I try to buy what I need for the next six months, by buying in bulk bins at our normal old chain grocery store (no Whole Foods necessary). You will usually find bulk spices hidden in the natural foods section, lest the rest of the world discover they are being ripped off.
If you’re not sure how much to get, try 1 Tbsp. per person you live and eat with. You can always get more next time. Don’t buy spices you don’t use several times per month already. You’ll need to get other ingredients for a special meal, so get your saffron and cardamom pods then.
2. When possible, choose whole spices. Whole spices keep their flavor longer and smell WONDERFUL when freshly ground for a recipe–you can even lightly toast them in a frying pan for extra fragrance, before grinding.
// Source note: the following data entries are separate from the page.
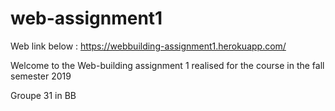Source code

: # web-assignment1
Web link below :
https://webbuilding-assignment1.herokuapp.com/

Welcome to the Web-building assignment 1 realised for the course in the fall semester 2019

Groupe 31 in BB
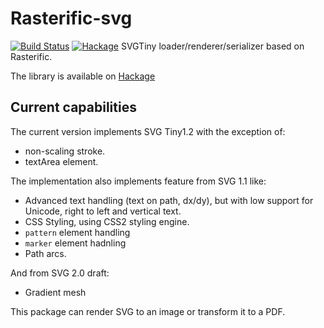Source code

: Rasterific-svg
==============

[![Build Status](https://travis-ci.org/Twinside/rasterific-svg.png?branch=master)](https://travis-ci.org/Twinside/rasterific-svg)
[![Hackage](https://img.shields.io/hackage/v/rasterific-svg.svg)](http://hackage.haskell.org/package/rasterific-svg)
SVGTiny loader/renderer/serializer based on Rasterific.

The library is available on [Hackage](http://hackage.haskell.org/package/rasterific-svg)

Current capabilities
--------------------

The current version implements SVG Tiny1.2 with the exception of:

 * non-scaling stroke.
 * textArea element.

The implementation also implements feature from SVG 1.1 like:

 * Advanced text handling (text on path, dx/dy), but with
   low support for Unicode, right to left and vertical text.
 * CSS Styling, using CSS2 styling engine.
 * `pattern` element handling
 * `marker` element hadnling
 * Path arcs.

And from SVG 2.0 draft:

 * Gradient mesh

This package can render SVG to an image or transform it to a PDF.

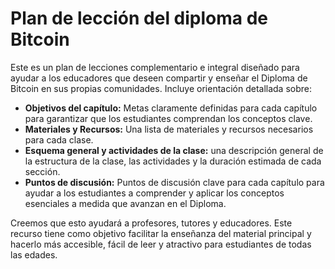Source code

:# Plan de lección del diploma de Bitcoin

Este es un plan de lecciones complementario e integral diseñado para ayudar a los educadores que deseen compartir y enseñar el Diploma de Bitcoin en sus propias comunidades. Incluye orientación detallada sobre:

- **Objetivos del capítulo:** Metas claramente definidas para cada capítulo para garantizar que los estudiantes comprendan los conceptos clave.
- **Materiales y Recursos:** Una lista de materiales y recursos necesarios para cada clase.
- **Esquema general y actividades de la clase:** una descripción general de la estructura de la clase, las actividades y la duración estimada de cada sección.
- **Puntos de discusión:** Puntos de discusión clave para cada capítulo para ayudar a los estudiantes a comprender y aplicar los conceptos esenciales a medida que avanzan en el Diploma.

Creemos que esto ayudará a profesores, tutores y educadores. Este recurso tiene como objetivo facilitar la enseñanza del material principal y hacerlo más accesible, fácil de leer y atractivo para estudiantes de todas las edades.

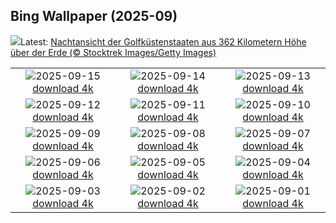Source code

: ## Bing Wallpaper (2025-09)
![](https://www.bing.com/th?id=OHR.OzoneEarth_DE-DE2800551844_UHD.jpg&w=1000)Latest: [Nachtansicht der Golfküstenstaaten aus 362 Kilometern Höhe über der Erde (© Stocktrek Images/Getty Images)](https://www.bing.com/th?id=OHR.OzoneEarth_DE-DE2800551844_UHD.jpg)

|      |      |      |
| :----: | :----: | :----: |
|![](https://www.bing.com/th?id=OHR.Echasse_DE-DE5356832083_UHD.jpg&pid=hp&w=384&h=216&rs=1&c=4)2025-09-15 [download 4k](https://www.bing.com/th?id=OHR.Echasse_DE-DE5356832083_UHD.jpg)|![](https://www.bing.com/th?id=OHR.GeraOrangerie_DE-DE0955611584_UHD.jpg&pid=hp&w=384&h=216&rs=1&c=4)2025-09-14 [download 4k](https://www.bing.com/th?id=OHR.GeraOrangerie_DE-DE0955611584_UHD.jpg)|![](https://www.bing.com/th?id=OHR.PointReyesSeashore_DE-DE5164774211_UHD.jpg&pid=hp&w=384&h=216&rs=1&c=4)2025-09-13 [download 4k](https://www.bing.com/th?id=OHR.PointReyesSeashore_DE-DE5164774211_UHD.jpg)|
|![](https://www.bing.com/th?id=OHR.SpinnerDolphins_DE-DE4891196756_UHD.jpg&pid=hp&w=384&h=216&rs=1&c=4)2025-09-12 [download 4k](https://www.bing.com/th?id=OHR.SpinnerDolphins_DE-DE4891196756_UHD.jpg)|![](https://www.bing.com/th?id=OHR.ExtremaduraJamon_DE-DE4354679644_UHD.jpg&pid=hp&w=384&h=216&rs=1&c=4)2025-09-11 [download 4k](https://www.bing.com/th?id=OHR.ExtremaduraJamon_DE-DE4354679644_UHD.jpg)|![](https://www.bing.com/th?id=OHR.YorkshireHay_DE-DE6716022558_UHD.jpg&pid=hp&w=384&h=216&rs=1&c=4)2025-09-10 [download 4k](https://www.bing.com/th?id=OHR.YorkshireHay_DE-DE6716022558_UHD.jpg)|
|![](https://www.bing.com/th?id=OHR.SwissSquirrel_DE-DE3902212654_UHD.jpg&pid=hp&w=384&h=216&rs=1&c=4)2025-09-09 [download 4k](https://www.bing.com/th?id=OHR.SwissSquirrel_DE-DE3902212654_UHD.jpg)|![](https://www.bing.com/th?id=OHR.OrchardLibrary_DE-DE1336292524_UHD.jpg&pid=hp&w=384&h=216&rs=1&c=4)2025-09-08 [download 4k](https://www.bing.com/th?id=OHR.OrchardLibrary_DE-DE1336292524_UHD.jpg)|![](https://www.bing.com/th?id=OHR.BlueGdansk_DE-DE2028955580_UHD.jpg&pid=hp&w=384&h=216&rs=1&c=4)2025-09-07 [download 4k](https://www.bing.com/th?id=OHR.BlueGdansk_DE-DE2028955580_UHD.jpg)|
|![](https://www.bing.com/th?id=OHR.FrankfurtAlteBruecke_DE-DE0460546178_UHD.jpg&pid=hp&w=384&h=216&rs=1&c=4)2025-09-06 [download 4k](https://www.bing.com/th?id=OHR.FrankfurtAlteBruecke_DE-DE0460546178_UHD.jpg)|![](https://www.bing.com/th?id=OHR.SunsetPier_DE-DE1211328081_UHD.jpg&pid=hp&w=384&h=216&rs=1&c=4)2025-09-05 [download 4k](https://www.bing.com/th?id=OHR.SunsetPier_DE-DE1211328081_UHD.jpg)|![](https://www.bing.com/th?id=OHR.WrestlingBears_DE-DE4535845239_UHD.jpg&pid=hp&w=384&h=216&rs=1&c=4)2025-09-04 [download 4k](https://www.bing.com/th?id=OHR.WrestlingBears_DE-DE4535845239_UHD.jpg)|
|![](https://www.bing.com/th?id=OHR.MinnesotaWaters_DE-DE6807349928_UHD.jpg&pid=hp&w=384&h=216&rs=1&c=4)2025-09-03 [download 4k](https://www.bing.com/th?id=OHR.MinnesotaWaters_DE-DE6807349928_UHD.jpg)|![](https://www.bing.com/th?id=OHR.DeadvleiTrees_DE-DE6613331232_UHD.jpg&pid=hp&w=384&h=216&rs=1&c=4)2025-09-02 [download 4k](https://www.bing.com/th?id=OHR.DeadvleiTrees_DE-DE6613331232_UHD.jpg)|![](https://www.bing.com/th?id=OHR.TrulliHouses_DE-DE2753356790_UHD.jpg&pid=hp&w=384&h=216&rs=1&c=4)2025-09-01 [download 4k](https://www.bing.com/th?id=OHR.TrulliHouses_DE-DE2753356790_UHD.jpg)|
Use a mortar and pestle or an inexpensive coffee grinder. If you’re too lazy to do this, be honest with yourself and just buy ground unless you need to impress a date.
3. Use small containers that match. Matching spice bottles are a girl’s dream come true. You can label them with a chalk/paint pen in about 2 seconds. Or spend an hour on this brilliant craft. For easy grabbing, I use a small lazy susan, though you can find a variety of spice shelves at thrift stores. Bring a jar when shopping to make sure you get the depth right.
Following these rules has saved me money, counter space, and many a bland recipe. Now go show that spice cupboard who’s boss!